## RECORDS TO PROCESS

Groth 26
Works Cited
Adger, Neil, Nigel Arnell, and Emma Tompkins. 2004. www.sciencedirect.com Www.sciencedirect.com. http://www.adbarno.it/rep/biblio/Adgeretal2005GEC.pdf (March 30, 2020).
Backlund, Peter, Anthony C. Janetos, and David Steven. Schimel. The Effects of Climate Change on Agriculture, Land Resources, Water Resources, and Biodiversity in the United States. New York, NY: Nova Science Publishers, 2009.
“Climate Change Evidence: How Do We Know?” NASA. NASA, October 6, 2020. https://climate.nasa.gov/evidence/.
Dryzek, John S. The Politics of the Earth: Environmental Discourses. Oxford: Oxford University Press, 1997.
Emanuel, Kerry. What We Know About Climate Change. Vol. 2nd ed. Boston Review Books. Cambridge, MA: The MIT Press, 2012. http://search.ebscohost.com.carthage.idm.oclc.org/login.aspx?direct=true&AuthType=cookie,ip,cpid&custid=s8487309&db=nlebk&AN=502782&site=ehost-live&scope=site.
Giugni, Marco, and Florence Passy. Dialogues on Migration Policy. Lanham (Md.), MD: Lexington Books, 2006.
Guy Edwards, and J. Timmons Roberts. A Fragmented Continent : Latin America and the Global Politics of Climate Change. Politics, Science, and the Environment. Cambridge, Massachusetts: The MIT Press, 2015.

...

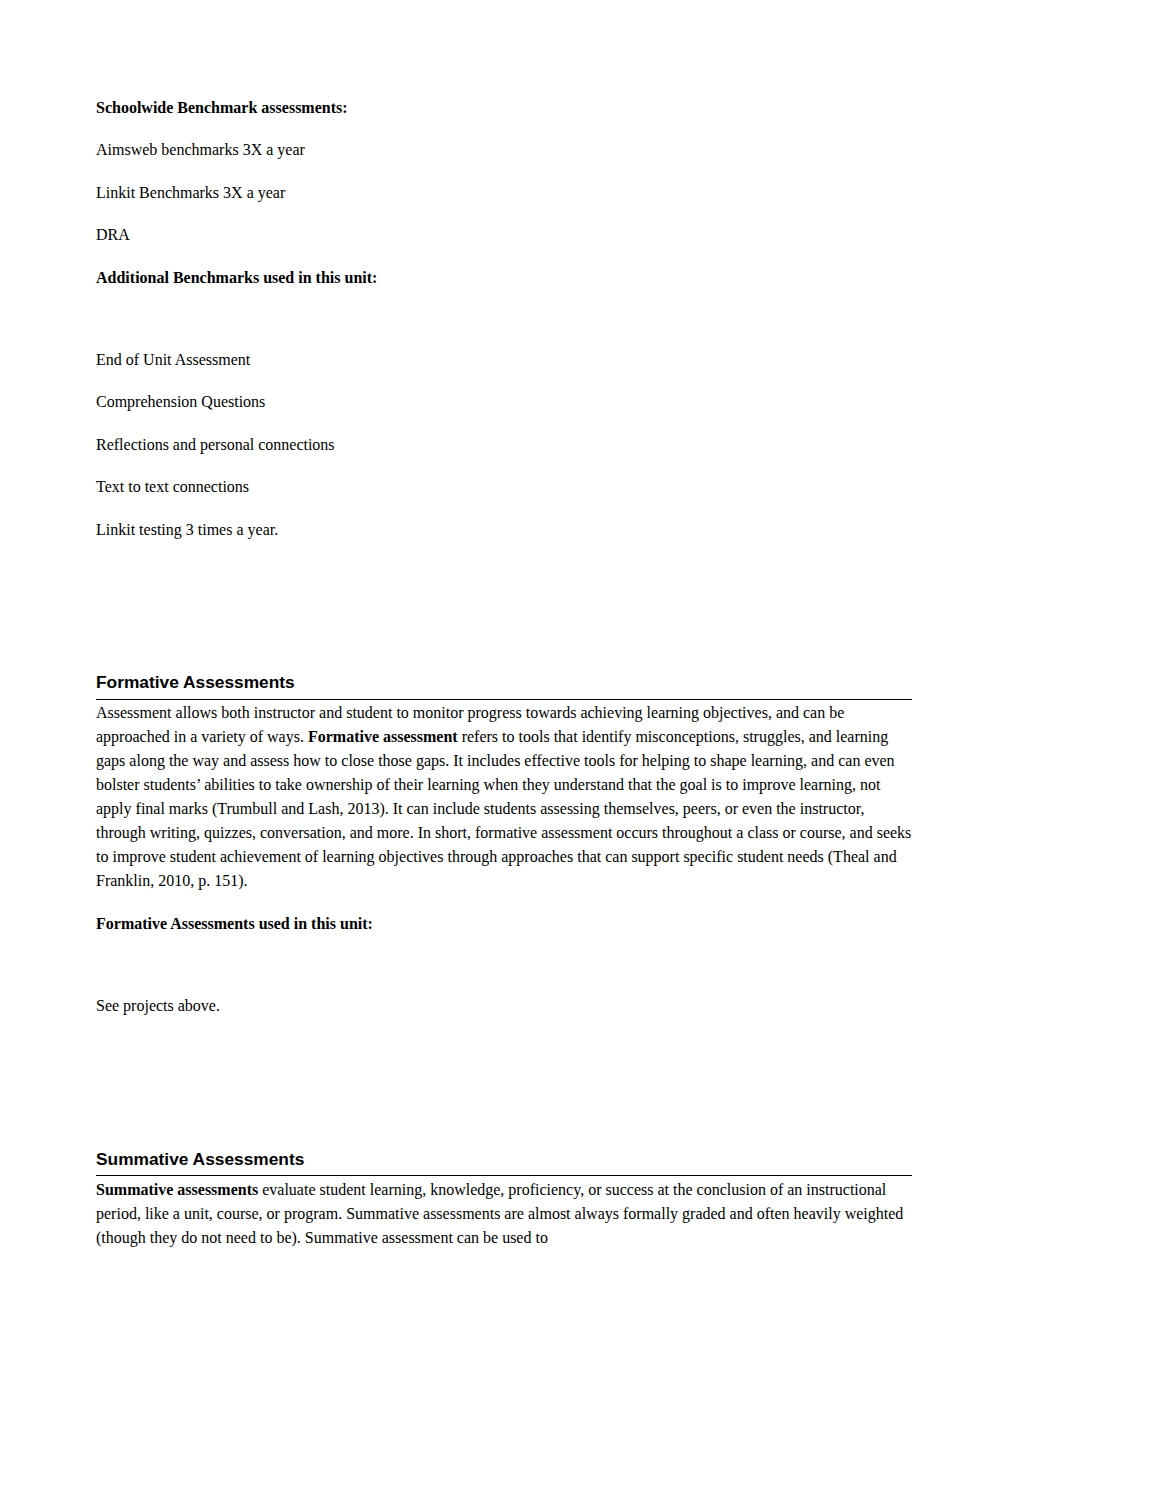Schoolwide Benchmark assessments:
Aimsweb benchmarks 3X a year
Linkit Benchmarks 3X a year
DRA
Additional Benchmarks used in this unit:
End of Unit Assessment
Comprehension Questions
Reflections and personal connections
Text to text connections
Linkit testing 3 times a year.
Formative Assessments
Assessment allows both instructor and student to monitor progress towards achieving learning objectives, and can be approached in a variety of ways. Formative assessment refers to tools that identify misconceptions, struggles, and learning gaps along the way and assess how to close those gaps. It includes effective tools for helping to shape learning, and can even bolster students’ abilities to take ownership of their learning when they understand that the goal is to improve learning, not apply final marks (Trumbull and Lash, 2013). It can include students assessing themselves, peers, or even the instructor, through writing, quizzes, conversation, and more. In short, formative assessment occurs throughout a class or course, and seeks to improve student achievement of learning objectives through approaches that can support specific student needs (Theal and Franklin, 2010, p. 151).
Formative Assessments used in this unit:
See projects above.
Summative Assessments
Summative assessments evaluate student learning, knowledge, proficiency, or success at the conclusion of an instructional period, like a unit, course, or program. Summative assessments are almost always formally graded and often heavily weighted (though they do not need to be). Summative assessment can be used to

## TASK DESCRIPTION
Across the entries above, state how many lines include the string "this", with no other text.

## REPLY
2